On the other hand, the parties could agree to a “soft” trigger in which one or either party would hold the right to terminate the pause upon its reasonable determination and notice that the ordinary course of business of the parties is no longer substantially restricted. Such a “soft” trigger provision would need to include deadlock and dispute resolution language should the parties disagree as to whether the pandemic’s effects are still impacting the ability of a party to perform sufficient to require the transactional pause be continued.

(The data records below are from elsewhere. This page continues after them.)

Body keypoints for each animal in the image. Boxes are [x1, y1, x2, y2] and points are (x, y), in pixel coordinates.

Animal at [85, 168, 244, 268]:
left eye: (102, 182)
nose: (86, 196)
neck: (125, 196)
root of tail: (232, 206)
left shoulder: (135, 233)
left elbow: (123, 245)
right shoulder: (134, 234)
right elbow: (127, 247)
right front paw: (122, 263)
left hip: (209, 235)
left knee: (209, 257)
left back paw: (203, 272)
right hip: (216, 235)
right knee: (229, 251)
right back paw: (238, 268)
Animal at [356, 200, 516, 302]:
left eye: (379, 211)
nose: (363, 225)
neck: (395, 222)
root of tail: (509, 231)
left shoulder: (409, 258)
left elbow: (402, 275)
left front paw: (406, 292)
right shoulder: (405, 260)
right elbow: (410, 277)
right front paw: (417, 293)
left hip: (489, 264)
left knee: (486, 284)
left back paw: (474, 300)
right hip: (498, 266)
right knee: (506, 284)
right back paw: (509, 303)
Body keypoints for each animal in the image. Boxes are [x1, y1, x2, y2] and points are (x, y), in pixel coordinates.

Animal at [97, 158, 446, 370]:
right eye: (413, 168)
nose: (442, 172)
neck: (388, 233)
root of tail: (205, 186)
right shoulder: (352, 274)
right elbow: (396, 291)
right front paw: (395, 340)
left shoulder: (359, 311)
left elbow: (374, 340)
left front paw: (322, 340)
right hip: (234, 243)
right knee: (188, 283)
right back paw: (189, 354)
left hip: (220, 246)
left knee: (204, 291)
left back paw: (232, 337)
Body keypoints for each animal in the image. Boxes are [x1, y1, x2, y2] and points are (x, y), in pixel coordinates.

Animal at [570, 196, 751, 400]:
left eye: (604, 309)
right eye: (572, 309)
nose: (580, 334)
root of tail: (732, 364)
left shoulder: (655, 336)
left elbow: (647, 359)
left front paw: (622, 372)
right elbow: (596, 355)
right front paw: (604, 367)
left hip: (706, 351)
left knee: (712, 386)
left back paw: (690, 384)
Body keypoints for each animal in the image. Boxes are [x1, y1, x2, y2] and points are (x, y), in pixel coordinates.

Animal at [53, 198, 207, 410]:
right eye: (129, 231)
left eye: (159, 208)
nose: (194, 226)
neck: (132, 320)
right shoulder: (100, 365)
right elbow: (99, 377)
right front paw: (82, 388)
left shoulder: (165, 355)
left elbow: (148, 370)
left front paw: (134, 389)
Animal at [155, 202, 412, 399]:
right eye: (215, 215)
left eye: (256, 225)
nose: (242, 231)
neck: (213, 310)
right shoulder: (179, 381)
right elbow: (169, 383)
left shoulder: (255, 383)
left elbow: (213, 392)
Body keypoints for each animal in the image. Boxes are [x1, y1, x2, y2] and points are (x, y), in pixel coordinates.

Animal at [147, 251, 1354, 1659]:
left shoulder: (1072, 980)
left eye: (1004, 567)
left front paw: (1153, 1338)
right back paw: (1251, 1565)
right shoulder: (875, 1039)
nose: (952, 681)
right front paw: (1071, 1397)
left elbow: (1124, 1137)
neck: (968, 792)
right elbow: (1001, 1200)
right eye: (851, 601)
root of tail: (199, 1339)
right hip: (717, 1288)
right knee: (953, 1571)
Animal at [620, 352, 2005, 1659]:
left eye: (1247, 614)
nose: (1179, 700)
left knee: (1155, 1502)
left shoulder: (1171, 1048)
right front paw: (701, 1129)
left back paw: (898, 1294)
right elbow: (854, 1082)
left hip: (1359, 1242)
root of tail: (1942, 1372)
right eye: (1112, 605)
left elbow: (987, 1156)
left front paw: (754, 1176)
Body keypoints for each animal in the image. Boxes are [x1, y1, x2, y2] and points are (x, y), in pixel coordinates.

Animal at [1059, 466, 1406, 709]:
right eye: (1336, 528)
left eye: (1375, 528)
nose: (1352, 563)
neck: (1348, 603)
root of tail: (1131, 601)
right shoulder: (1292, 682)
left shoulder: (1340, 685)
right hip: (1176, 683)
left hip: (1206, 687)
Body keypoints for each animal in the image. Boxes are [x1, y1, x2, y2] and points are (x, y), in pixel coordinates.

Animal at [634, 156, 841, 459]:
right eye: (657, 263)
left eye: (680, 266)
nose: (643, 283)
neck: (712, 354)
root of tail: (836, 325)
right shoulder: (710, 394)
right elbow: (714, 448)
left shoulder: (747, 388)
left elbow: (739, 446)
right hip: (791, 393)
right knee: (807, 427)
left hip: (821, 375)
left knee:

A potential dispute resolution method would be to hand the determination over to a third-party arbitrator as to whether the ordinary course of business of the parties is still being impacted by COVID-19. The arbitrator’s decision would be binding on the parties. The parties would identify either specific individuals to serve as an arbitrator or a method to choose an arbitrator. The provision should also provide guidelines for procedures to submit position statements and supporting proofs on an expedited time frame.
An effective and well-drafted pause provision, whether a predefined “hard” trigger or party-exercised “soft” trigger, would ensure that a transactional pause occurs and continues only so long as the transaction’s progress is being affected by direct pandemic-related disruptions, but not because of the derivative financial effects of COVID-19. Those latter concerns can be dealt with in the normal course of due diligence. The provision should be narrowly tailored to prevent a party from placing a transaction in stasis for a mere “wait-and-see” purpose to assess project viability, unless the parties expressly desire to do so.
Any comprehensive pause provision should also contemplate a future in which governmental restrictions may be lifted but later re-imposed to address future outbreaks. In addition, it may be advisable, whether using a “hard” or “soft” trigger mechanism to lift the pause, that an outside deadline be set out by which the pause would automatically cancel. This would provide an exit strategy for both parties in the unfortunate case that this outbreak lingers longer than anticipated.
Finally, for clarity moving forward once the transaction resumes, the pause provision should also obligate the parties to enter into an amendment restating any tolled deadlines for contingencies or performance obligations.
These unusual times may end up causing a fair number of commercial real estate transactions to fall apart due to apprehension and fear of the uncertain economic forecasts. But, if the underlying financials of the deal appeal to both parties, or are at least desirable enough to continue exploring its possibility, the parties should consider a pause provision.